İslam Ulemasının kaynaklarına baktığımızda böyle bir bilgi yok.Bir kesim insan peygamberimin yaptığı sünnetleri hep abdestli yapmayı uygun görmüşlerdir.Senin sorunun kaynağıda buradan çıkmış olabilir kardeşim.Genee daha detaylı bir araştırma yaparım kızkardeşim ama önemli kaynaklarda böyle bilgi yok..

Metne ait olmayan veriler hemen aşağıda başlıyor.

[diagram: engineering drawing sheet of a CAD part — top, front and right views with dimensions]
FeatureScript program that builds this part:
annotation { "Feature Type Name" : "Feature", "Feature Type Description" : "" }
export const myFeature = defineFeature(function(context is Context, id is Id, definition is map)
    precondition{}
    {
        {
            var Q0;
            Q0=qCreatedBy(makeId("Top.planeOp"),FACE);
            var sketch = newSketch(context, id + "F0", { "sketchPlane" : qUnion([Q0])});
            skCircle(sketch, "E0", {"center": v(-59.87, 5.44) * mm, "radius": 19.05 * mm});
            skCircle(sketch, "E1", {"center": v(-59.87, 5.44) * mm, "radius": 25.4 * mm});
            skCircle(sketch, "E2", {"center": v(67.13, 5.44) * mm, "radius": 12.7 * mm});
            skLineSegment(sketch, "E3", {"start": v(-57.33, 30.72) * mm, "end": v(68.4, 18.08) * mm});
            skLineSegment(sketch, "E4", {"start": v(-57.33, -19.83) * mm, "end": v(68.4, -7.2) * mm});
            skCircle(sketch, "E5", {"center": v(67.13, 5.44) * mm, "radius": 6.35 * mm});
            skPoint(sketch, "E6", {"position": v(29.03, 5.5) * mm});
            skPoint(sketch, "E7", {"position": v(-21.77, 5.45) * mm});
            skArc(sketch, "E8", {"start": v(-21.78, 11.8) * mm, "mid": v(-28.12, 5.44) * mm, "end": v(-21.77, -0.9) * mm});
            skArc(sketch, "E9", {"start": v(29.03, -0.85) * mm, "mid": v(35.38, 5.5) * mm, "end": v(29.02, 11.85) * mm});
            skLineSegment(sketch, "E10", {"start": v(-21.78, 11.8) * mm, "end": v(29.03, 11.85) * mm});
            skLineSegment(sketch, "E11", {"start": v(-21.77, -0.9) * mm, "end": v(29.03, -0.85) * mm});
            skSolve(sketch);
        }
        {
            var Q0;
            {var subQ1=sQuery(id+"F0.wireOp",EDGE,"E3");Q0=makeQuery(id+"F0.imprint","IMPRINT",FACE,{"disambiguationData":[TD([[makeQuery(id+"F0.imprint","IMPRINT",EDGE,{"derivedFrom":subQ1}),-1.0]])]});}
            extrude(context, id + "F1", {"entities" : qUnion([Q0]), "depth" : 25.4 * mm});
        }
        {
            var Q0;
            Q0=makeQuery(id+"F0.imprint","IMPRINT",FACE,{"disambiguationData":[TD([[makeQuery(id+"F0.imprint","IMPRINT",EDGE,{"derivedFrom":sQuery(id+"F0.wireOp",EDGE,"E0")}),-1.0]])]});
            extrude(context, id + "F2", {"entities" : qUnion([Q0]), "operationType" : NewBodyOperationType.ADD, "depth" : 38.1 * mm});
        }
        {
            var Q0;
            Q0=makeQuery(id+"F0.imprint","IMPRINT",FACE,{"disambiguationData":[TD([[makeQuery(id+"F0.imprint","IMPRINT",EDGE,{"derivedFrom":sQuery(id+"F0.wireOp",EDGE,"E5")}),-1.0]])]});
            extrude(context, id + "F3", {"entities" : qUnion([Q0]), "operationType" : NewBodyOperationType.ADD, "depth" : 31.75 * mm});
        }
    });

Selametle Kızkardeşim benim..
selamün aleyküm konamı abi
bende affına sığınarak bir şey sormak istiyorum ben saçımı boyatıyorum
yanlız kafam çok karıştı kimisi günah değil diyor kimisi de hayır çok günahtır
bou abdesin olmaz diyor başım kapalı boyatma ne gerek var diyorlar sarı röfle
yi seviyorum ama şimdi çok endişeliyim bu soruma cevap verirsen memnun olrum şimdiden teşekkürler
Müslüman bir hanım efendi, boy abdesti almak ve namaz için abdest alması gerektiğinden boyanın suyu geçirmeyecek derecede olması, dolayısıyla boy abdestinin ve namaz abdestinin olmaması anlamına gelebilir.Vücut yıkanırken iğne ucu kadar bir yerin kuru kalmamasına dikkat edilecek, kulaklar ve göbek oyuğu yıkanacak. Su saçların, sakalların, kaşlann ve bıyıkların, aralarına ve altlarındaki deriye kadar geçecektir. Bunlar sık olsa bile, suyun ulaşması sağlanacaktır. Bunların araları ve dipleri kuru kalırsa, gusül tamamlanmış olmaz. Ancak kadınların başlarından aşağıya sarkmış olan saçlarının yıkanması şart değildir. Önemli olan bunların diplerine suyun geçmesidir. Ancak tabaka oluşturan boyalar deriye de etki edeceğinden, suyun saçların dibine ulaşmasına engel olacağından buna dikkat çekmek gerekir. Kocası için süslenmiş ve boyanmış sa su geçirmeyen cinsten boyaların mutlaka temizlenip ondan sonra abdest alınması gerekir.